Samsung, Ericsson, Google
In the era of big data and personalization, websites and (mobile) applications collect an increasingly large amount of personal information about their users. The large majority of users decide to disclose some but not all information that is requested from them. They trade off the anticipated benefits with the privacy risks of disclosure, a decision process that has been dubbed privacy calculus. Such decisions are inherently difficult though, because they may have uncertain repercussions later on that are difficult to weigh against the (possibly immediate) gratification of disclosure. How can we help users to balance the benefits and risks of information disclosure in a user-friendly manner, so that they can make good privacy decisions?
Transparency and control
Privacy experts recommend giving users comprehensive control over what data they wish to share, and more transparency about the implications of their decisions. Transparency and control are also at the heart of existing or planned regulatory schemes. However, research in the past few years has unveiled a fair number of situations in which transparency and control do not increase people’s privacy, or even decrease it.
For example, while users claim they want full control over their data, they shy away from the hassle of actually exploiting this control. Systems like Facebook that manage large amounts of personal data have to resort to “labyrinthian” privacy controls. As a result most Facebook users do not seem to know the implications of their own privacy settings. Similarly, informing users about the rationale behind information requests does not make them more discerning about their privacy decisions, but merely makes them worry about privacy in general. For example, displaying a privacy label on an e-commerce website—a supposed vote of confidence—may decrease purchases rather than increase them.
Evidently, transparency and control do not work well in practice. Due to the complexity of privacy decisions and users’ bounded rationality, an increase in transparency and control often aggravates the problem by introducing choice overload and information overload.
An alternative approach to support users’ privacy decisions is to introduce a subtle yet persuasive cue (i.e. a "nudge") that makes people more likely to decide in one direction or the other. Nudges make it easier for people to make the right choice, without limiting their ability to choose freely.
A justification is a nudge that provides a succinct reason to disclose or not disclose a certain piece of information. Different types of justifications include giving a reason for the request (e.g. “We ask you for your age because our app is unsuitable for younger users”), highlighting the benefits of disclosure (e.g. “Our personalized results will be much better if you tell us your gender”), and appealing to the social norm (e.g. “90% of our users shared their location”). We have found that justifications are regarded as helpful, but overall do not increase users’ disclosure or satisfaction but rather decrease them. The other approach to nudging users’ privacy decisions is to provide sensible defaults. For example, framing a disclosure decision as an opt-in or opt-in decision, or changing the order of the requests, can be used to influence users’ likelihood to disclose the information.
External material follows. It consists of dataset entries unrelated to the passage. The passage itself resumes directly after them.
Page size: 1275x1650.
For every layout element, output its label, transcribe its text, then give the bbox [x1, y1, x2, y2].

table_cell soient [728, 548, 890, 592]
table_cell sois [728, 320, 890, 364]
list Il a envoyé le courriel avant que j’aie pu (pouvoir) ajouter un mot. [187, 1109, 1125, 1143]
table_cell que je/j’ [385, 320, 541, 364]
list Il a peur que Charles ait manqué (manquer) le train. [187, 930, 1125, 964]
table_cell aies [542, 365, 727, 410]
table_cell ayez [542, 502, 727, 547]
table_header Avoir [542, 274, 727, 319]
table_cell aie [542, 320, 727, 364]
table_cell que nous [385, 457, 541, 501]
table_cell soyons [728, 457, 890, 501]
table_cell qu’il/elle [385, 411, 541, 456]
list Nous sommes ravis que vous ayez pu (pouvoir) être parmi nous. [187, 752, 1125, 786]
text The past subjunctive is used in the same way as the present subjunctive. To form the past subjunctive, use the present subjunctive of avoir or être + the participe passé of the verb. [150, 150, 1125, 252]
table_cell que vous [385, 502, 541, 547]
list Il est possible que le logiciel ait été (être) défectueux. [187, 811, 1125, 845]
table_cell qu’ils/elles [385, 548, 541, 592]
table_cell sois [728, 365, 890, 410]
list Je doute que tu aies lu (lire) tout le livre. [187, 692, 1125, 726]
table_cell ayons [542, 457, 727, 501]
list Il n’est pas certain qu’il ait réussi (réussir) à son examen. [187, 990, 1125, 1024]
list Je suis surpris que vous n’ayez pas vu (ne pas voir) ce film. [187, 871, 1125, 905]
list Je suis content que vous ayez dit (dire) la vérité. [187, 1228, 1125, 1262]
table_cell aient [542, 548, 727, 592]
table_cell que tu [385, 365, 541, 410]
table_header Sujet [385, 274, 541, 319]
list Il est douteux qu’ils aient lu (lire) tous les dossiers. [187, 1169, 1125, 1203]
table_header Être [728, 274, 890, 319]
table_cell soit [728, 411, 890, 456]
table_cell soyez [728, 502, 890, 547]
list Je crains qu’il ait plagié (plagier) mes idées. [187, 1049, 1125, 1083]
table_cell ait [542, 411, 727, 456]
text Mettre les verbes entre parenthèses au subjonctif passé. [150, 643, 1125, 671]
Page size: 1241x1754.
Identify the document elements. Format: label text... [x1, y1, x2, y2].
The problem with privacy nudges is that they are the same for every user. Nudges that increase disclosure may improve personalization results, but may also cause the more privacy-minded users to feel ‘tricked’ into disclosing more information than they would like. Protective nudges may help privacy-minded users, but may make it more difficult to for less privacy-minded individuals to enjoy the benefits that disclosure would provide. Generally speaking, such one-size-fits-all nudges do not work because privacy decisions are highly user- and context-dependent: The fact that one person has no problems disclosing a certain item in a particular context does not mean that disclosure is equally likely for a different person, a different item, or in a different context. Likewise, what is a convincing justification to disclose a certain item in a particular context for a certain person, may be a completely irrelevant reason for a different person, a different item, or a different context.
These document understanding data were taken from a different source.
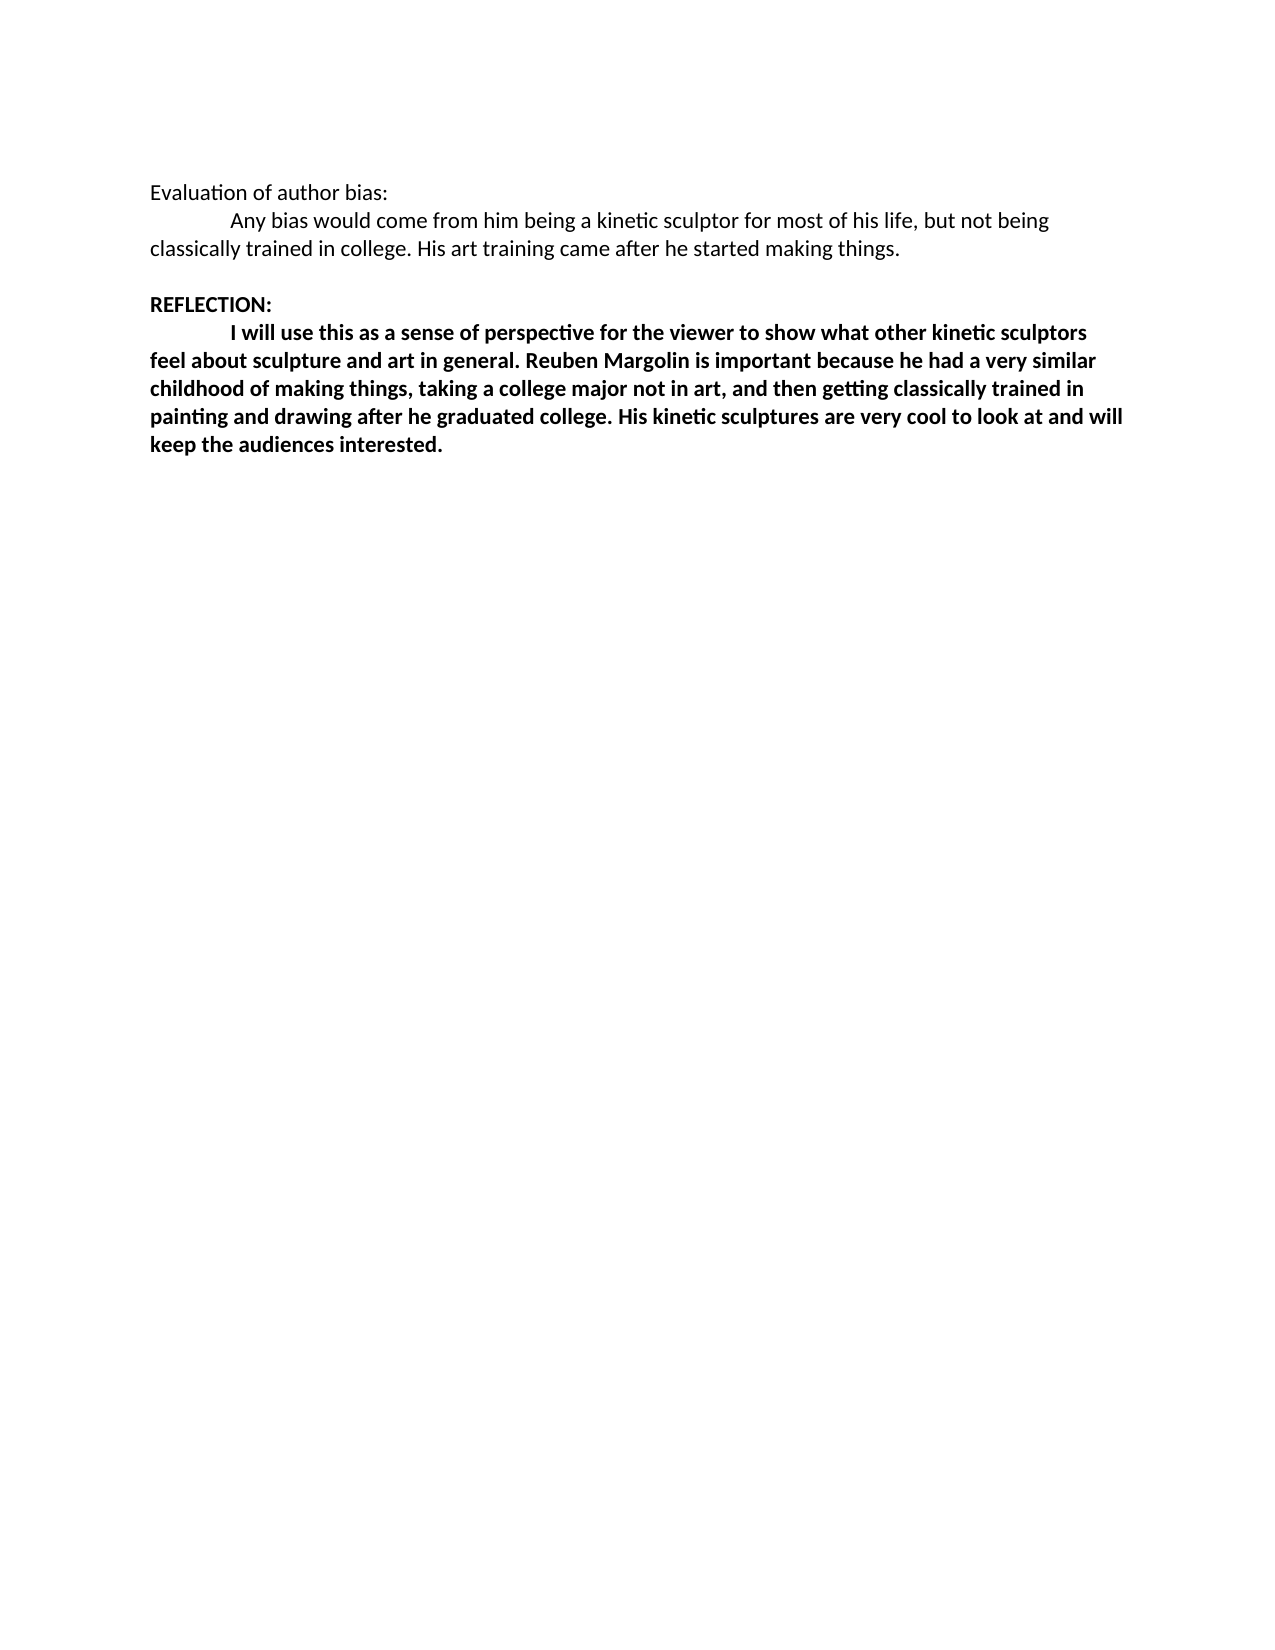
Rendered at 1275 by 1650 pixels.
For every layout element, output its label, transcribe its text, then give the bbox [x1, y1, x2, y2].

text REFLECTION: [150, 290, 1125, 318]
text Evaluation of author bias: [150, 178, 1125, 206]
text I will use this as a sense of perspective for the viewer to show what other kinetic sculptors feel about sculpture and art in general. Reuben Margolin is important because he had a very similar childhood of making things, taking a college major not in art, and then getting classically trained in painting and drawing after he graduated college. His kinetic sculptures are very cool to look at and will keep the audiences interested. [150, 318, 1125, 458]
text Any bias would come from him being a kinetic sculptor for most of his life, but not being classically trained in college. His art training came after he started making things. [150, 206, 1125, 262]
Project goal: Developing a Privacy Adaptation Procedure
To move beyond the “one-size-fits-all” approach to privacy, the core goal of this project is to develop a Privacy Adaptation Procedure that offers tailored privacy decision support. This procedure first predicts users’ privacy preferences and behaviors based on their known characteristics. It then provides automatic initial default settings in line with users’ “disclosure profile”: Imagine that your smartphone learns about your privacy preferences and suggests default privacy settings for newly downloaded apps accordingly. Also, the procedure will show "tailored disclosure justifications" in situations where they are needed, but only to users who can be expected to react rationally to them, so that they will not cause privacy scares in the other users.
In this project we have already taken several steps towards this goal. For example, we have shown that in many domains one can identify distinct subgroups of users with similar privacy preferences (“disclosure profiles”). The existence of such subgroups considerably simplifies the Privacy Adaptation Procedure. We have also demonstrated that tailored justifications can increase disclosure and satisfaction.
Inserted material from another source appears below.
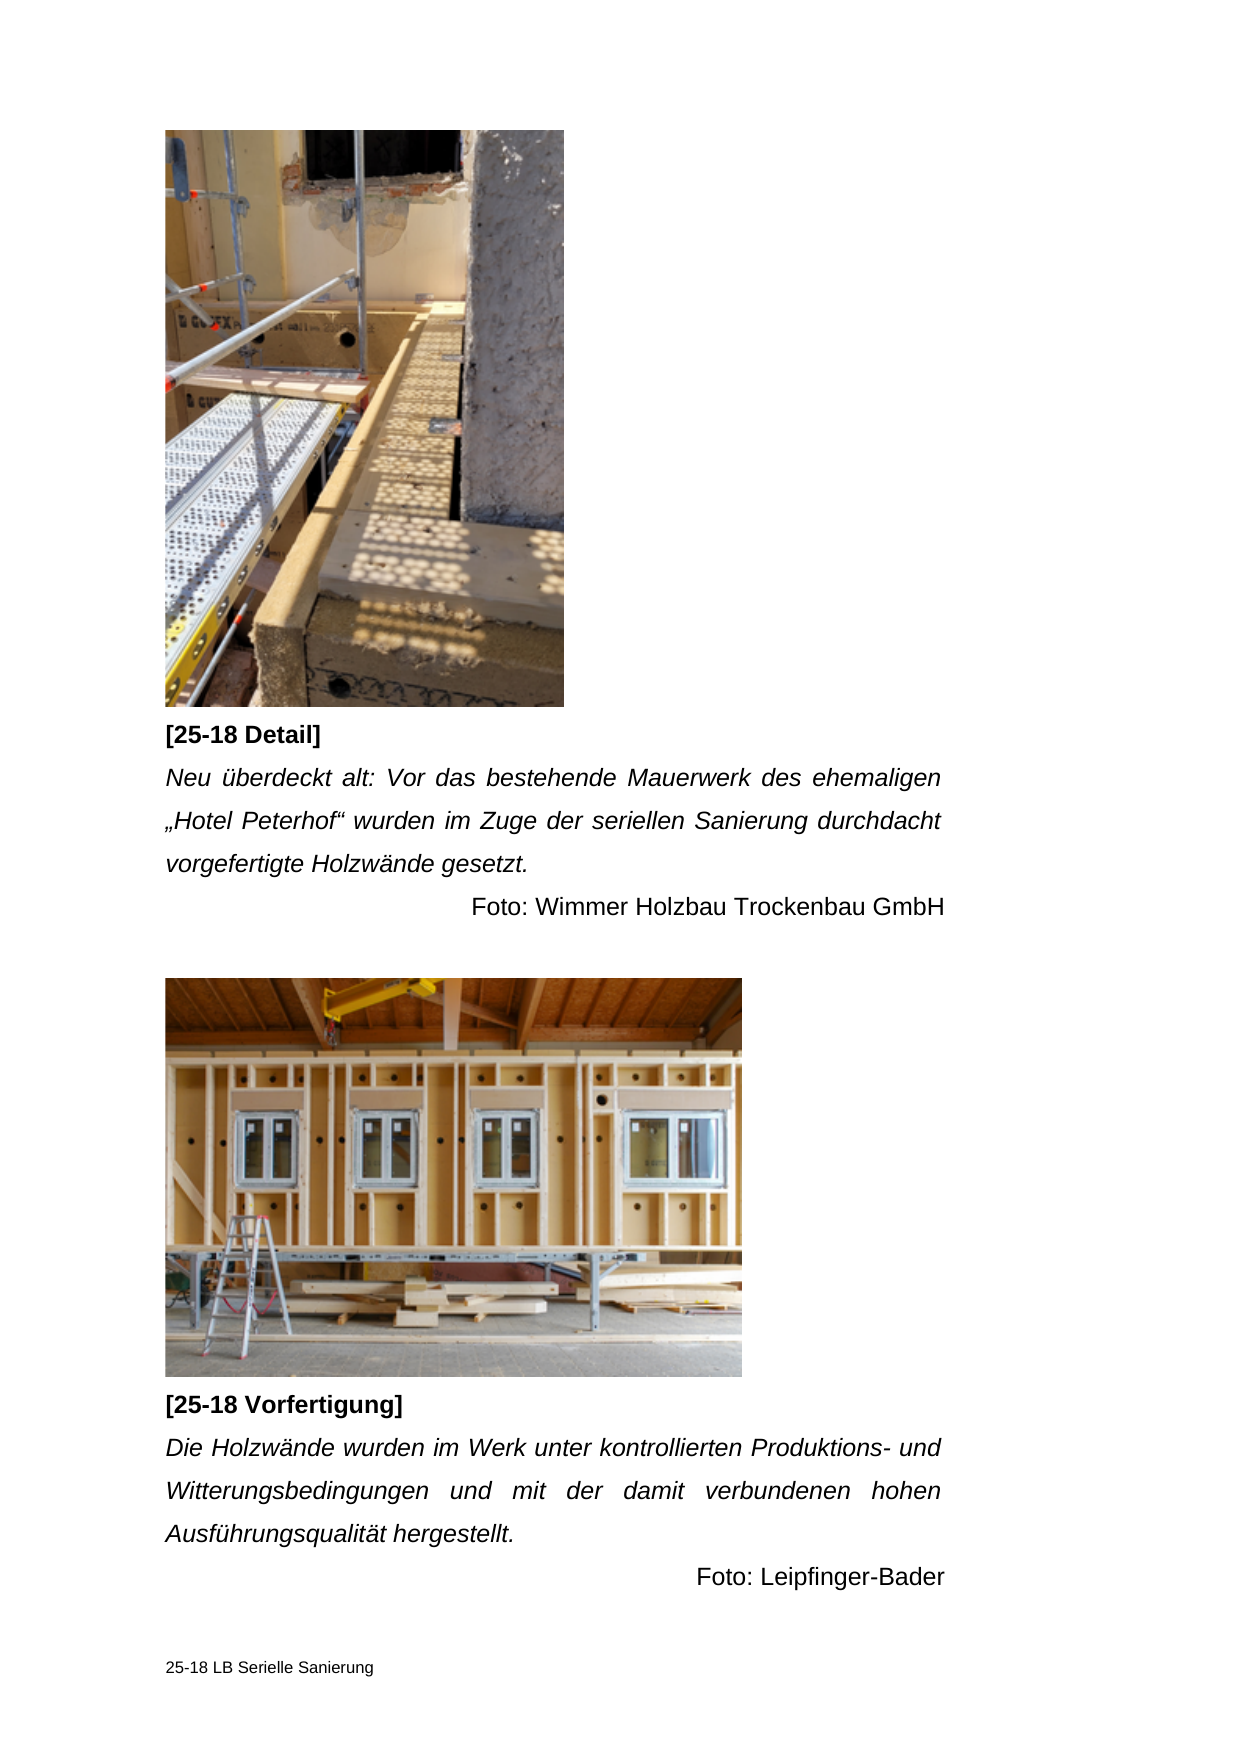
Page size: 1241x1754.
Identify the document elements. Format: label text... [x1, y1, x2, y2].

Expected benefits of the Privacy Adaptation Procedure
The proposed Privacy Adaptation Procedure strikes a balance between giving users no control over, or information about, their privacy at all (which is inadequate in highly sensitive situations, and may deter privacy-minded individuals) and giving them full control and information (which, due to the increased burden, is bad in all other situations and for all other people). The procedure relieves some of the burden of the privacy decision from the user by providing the right privacy-related information and the right amount of control that is useful, but not overwhelming or misleading. It thus enables users to make privacy-related decisions within the limits of their bounded rationality.